Mr. Yamada started off with his technique for delegating: "I don't micromanage, but I have microinterest. I do know the details. I feel like I have intimate knowledge of what's going on, but I don't tell people what to do."

EMBRACE CHANGE

He also has strong feelings about the super-connectedness we all have, cell phones, portable e-mail and Internet. He relegates certain parts of the day to getting and reading his e-mails, but when he's talking to you, he's not about to be interrupted. We didn't have cell phones or e-mail when I started to manage, but I let myself be interrupted way too much.

Tachi Yamada I know there's a temptation, or at least I've had the temptation, when you change jobs and walk into a new company as manager, to think how you'd change about half or more of the staff, look at what employees aren't bringing to the picnic, rather than what they do have to offer.

It would be a pretty rare situation where you could make wholesale changes anyway. But Mr. Yamada said he directs his energy on their potential: "…if I spend my time focusing on everything that's bad, I'll get nothing done."

He continued: "Everybody has their good points. Everybody has their bad points. If you can bring out the best in everybody, then you can have a great organization. If you bring out the worst in everybody, you're going to have a bad organization."

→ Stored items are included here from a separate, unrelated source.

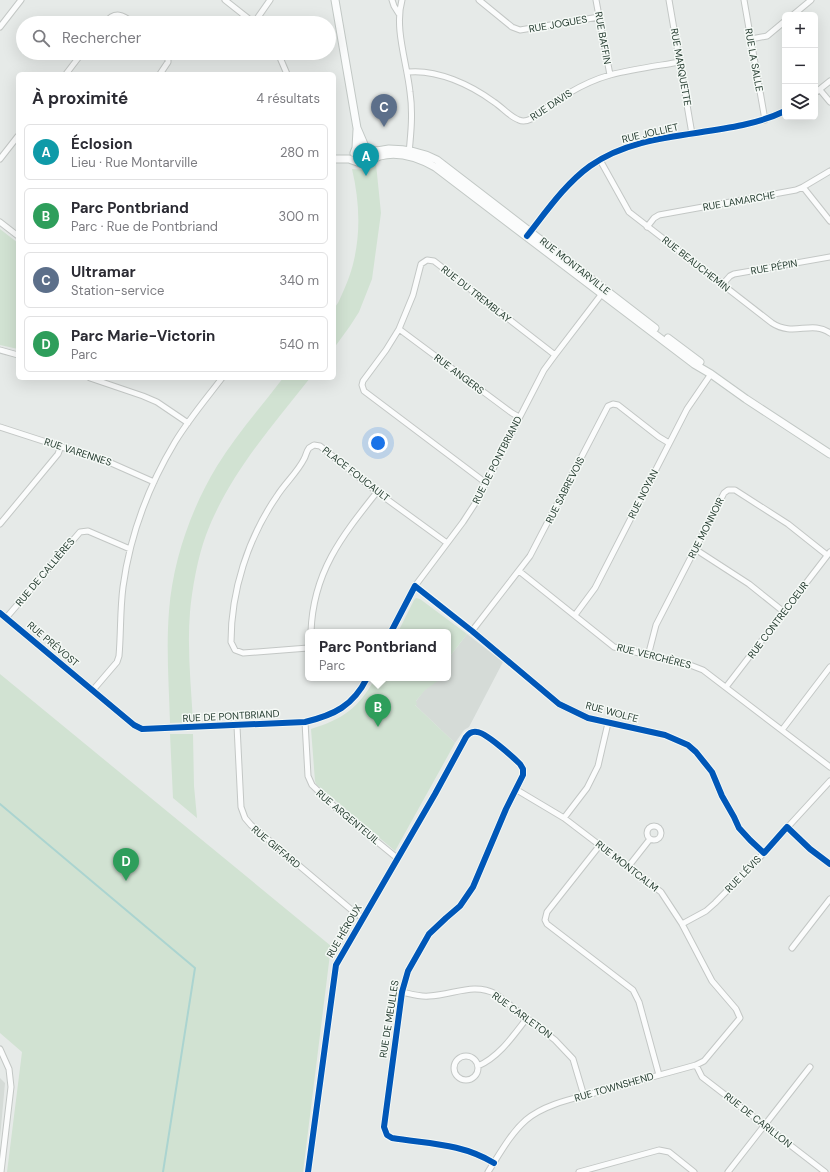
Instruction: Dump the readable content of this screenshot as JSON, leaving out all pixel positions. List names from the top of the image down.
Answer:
{
  "streets": {
    "street": [
      "RUE JOGUES",
      "RUE BAFFIN",
      "RUE LA SALLE",
      "RUE MARQUETTE",
      "RUE DAVIS",
      "RUE JOLLIET",
      "RUE LAMARCHE",
      "RUE BEAUCHEMIN",
      "RUE MONTARVILLE",
      "RUE PÉPIN",
      "RUE DU TREMBLAY",
      "RUE ANGERS",
      "RUE VARENNES",
      "RUE DE PONTBRIAND",
      "PLACE FOUCAULT",
      "RUE SABREVOIS",
      "RUE NOYAN",
      "RUE MONNOIR",
      "RUE DE CALLIÈRES",
      "RUE CONTRECOEUR",
      "RUE PRÉVOST",
      "RUE VERCHÈRES",
      "RUE WOLFE",
      "RUE ARGENTEUIL",
      "RUE GIFFARD",
      "RUE MONTCALM",
      "RUE LÉVIS",
      "RUE HÉROUX",
      "RUE CARLETON",
      "RUE DE MEULLES",
      "RUE TOWNSHEND",
      "RUE DE CARILLON"
    ]
  },
  "crossings": [
    ["RUE JOGUES", "RUE BAFFIN"],
    ["RUE BAFFIN", "RUE DAVIS"],
    ["RUE LA SALLE", "RUE JOLLIET"],
    ["RUE MARQUETTE", "RUE DAVIS"],
    ["RUE MARQUETTE", "RUE JOLLIET"],
    ["RUE JOLLIET", "RUE BEAUCHEMIN"],
    ["RUE JOLLIET", "RUE MONTARVILLE"],
    ["RUE LAMARCHE", "RUE BEAUCHEMIN"],
    ["RUE BEAUCHEMIN", "RUE PÉPIN"],
    ["RUE MONTARVILLE", "RUE DE PONTBRIAND"],
    ["RUE MONTARVILLE", "RUE NOYAN"],
    ["RUE DU TREMBLAY", "RUE ANGERS"],
    ["RUE DU TREMBLAY", "RUE DE PONTBRIAND"],
    ["RUE ANGERS", "RUE DE PONTBRIAND"],
    ["RUE DE PONTBRIAND", "PLACE FOUCAULT"],
    ["RUE DE PONTBRIAND", "RUE PRÉVOST"],
    ["RUE DE PONTBRIAND", "RUE WOLFE"],
    ["RUE DE PONTBRIAND", "RUE ARGENTEUIL"],
    ["RUE DE PONTBRIAND", "RUE GIFFARD"],
    ["RUE SABREVOIS", "RUE NOYAN"],
    ["RUE SABREVOIS", "RUE VERCHÈRES"],
    ["RUE SABREVOIS", "RUE WOLFE"],
    ["RUE NOYAN", "RUE VERCHÈRES"],
    ["RUE MONNOIR", "RUE CONTRECOEUR"],
    ["RUE MONNOIR", "RUE VERCHÈRES"],
    ["RUE DE CALLIÈRES", "RUE PRÉVOST"],
    ["RUE CONTRECOEUR", "RUE VERCHÈRES"],
    ["RUE WOLFE", "RUE LÉVIS"],
    ["RUE ARGENTEUIL", "RUE HÉROUX"],
    ["RUE GIFFARD", "RUE HÉROUX"],
    ["RUE MONTCALM", "RUE LÉVIS"],
    ["RUE MONTCALM", "RUE DE MEULLES"],
    ["RUE MONTCALM", "RUE TOWNSHEND"],
    ["RUE HÉROUX", "RUE DE MEULLES"],
    ["RUE CARLETON", "RUE DE MEULLES"],
    ["RUE CARLETON", "RUE TOWNSHEND"],
    ["RUE DE MEULLES", "RUE TOWNSHEND"],
    ["RUE TOWNSHEND", "RUE DE CARILLON"]
  ],
  "page": {
    "map_buttons": ["+", "−"],
    "search": "Rechercher",
    "heading": ["À proximité", "4 résultats"],
    "pins": [
      "C",
      "A",
      "B",
      "D"
    ],
    "list": [
      {
        "mark": "A",
        "name": "Éclosion",
        "note": "Lieu · Rue Montarville",
        "value": "280 m"
      },
      {
        "mark": "B",
        "name": "Parc Pontbriand",
        "note": "Parc · Rue de Pontbriand",
        "value": "300 m"
      },
      {
        "mark": "C",
        "name": "Ultramar",
        "note": "Station-service",
        "value": "340 m"
      },
      {
        "mark": "D",
        "name": "Parc Marie-Victorin",
        "note": "Parc",
        "value": "540 m"
      }
    ],
    "popup": ["Parc Pontbriand", "Parc"]
  }
}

That said, he made it clear that employees have to be ready to embrace change, and that people who have moved a lot, even when they were growing up, may be the best at adapting to change. "I think, in this modern world, you really have to be sure that your workforce has the experience of being elsewhere. That experience then has the ability to ensure that you will be comfortable with change," he said.

MIXED MESSAGE

I watch enough sports on TV that I've heard over and over why evaluators of athletic talent want to know how fast a player can run. "You can't coach speed," they will say. In the same way, Mr. Yamada looks beyond the specific job skills when he's hiring.

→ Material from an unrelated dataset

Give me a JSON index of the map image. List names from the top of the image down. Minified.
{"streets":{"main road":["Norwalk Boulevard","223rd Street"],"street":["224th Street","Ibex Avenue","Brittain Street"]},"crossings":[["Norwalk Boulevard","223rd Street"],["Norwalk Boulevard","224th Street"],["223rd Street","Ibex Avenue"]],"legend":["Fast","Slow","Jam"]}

"Native intelligence is critically important. I don't think you can train people to be more intelligent." I'll let you read through his interview to see how he determines whether or not someone has that native intelligence. But there's another trait he looks for.

"One underestimated and important value, I think, is a sense of humor. It's engaging, it's delightful, but it's also a reflection on not taking yourself so seriously—especially if the sense of humor is self-deprecating. It gives you a sense that they understand that they're not so important."

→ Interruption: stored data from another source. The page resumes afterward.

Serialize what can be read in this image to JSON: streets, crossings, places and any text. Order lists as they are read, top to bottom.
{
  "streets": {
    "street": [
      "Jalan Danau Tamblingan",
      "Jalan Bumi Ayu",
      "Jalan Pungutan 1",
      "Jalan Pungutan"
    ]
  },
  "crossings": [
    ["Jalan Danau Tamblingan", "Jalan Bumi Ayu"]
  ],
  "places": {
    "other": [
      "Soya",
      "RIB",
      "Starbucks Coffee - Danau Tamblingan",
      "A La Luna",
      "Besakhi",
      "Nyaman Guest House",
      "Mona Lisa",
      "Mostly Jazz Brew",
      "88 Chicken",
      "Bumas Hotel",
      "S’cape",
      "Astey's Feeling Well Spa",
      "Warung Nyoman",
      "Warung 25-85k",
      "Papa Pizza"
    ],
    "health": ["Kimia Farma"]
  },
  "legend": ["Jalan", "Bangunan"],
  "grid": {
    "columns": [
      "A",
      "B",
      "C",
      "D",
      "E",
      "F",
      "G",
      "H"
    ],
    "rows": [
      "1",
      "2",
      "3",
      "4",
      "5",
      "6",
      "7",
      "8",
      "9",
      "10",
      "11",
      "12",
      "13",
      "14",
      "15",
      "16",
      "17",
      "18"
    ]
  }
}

I'll let you look up the interview to get all of his advice, completely in his own words. But probably the best lesson I wish I'd learned from Mr. Yamada when I became a manager would have been about giving feedback.

"One of the things I've learned is that it doesn't matter how many good things you say, the one bad thing is what sticks," he said. "So if I have something negative to say, I will say it. I will be clear about it. But I won't try to couch it in a lot of positives, because people have a natural tendency to not want to hear a negative message. So I try to do it as quickly as I can, and I try to do it in the moment. But I also try to give positive feedback in other moments. To try to mix the two is often very hard, because the positive messages get lost in the one negative message, and the negative message gets garbled."

If I'd only known then what I know now.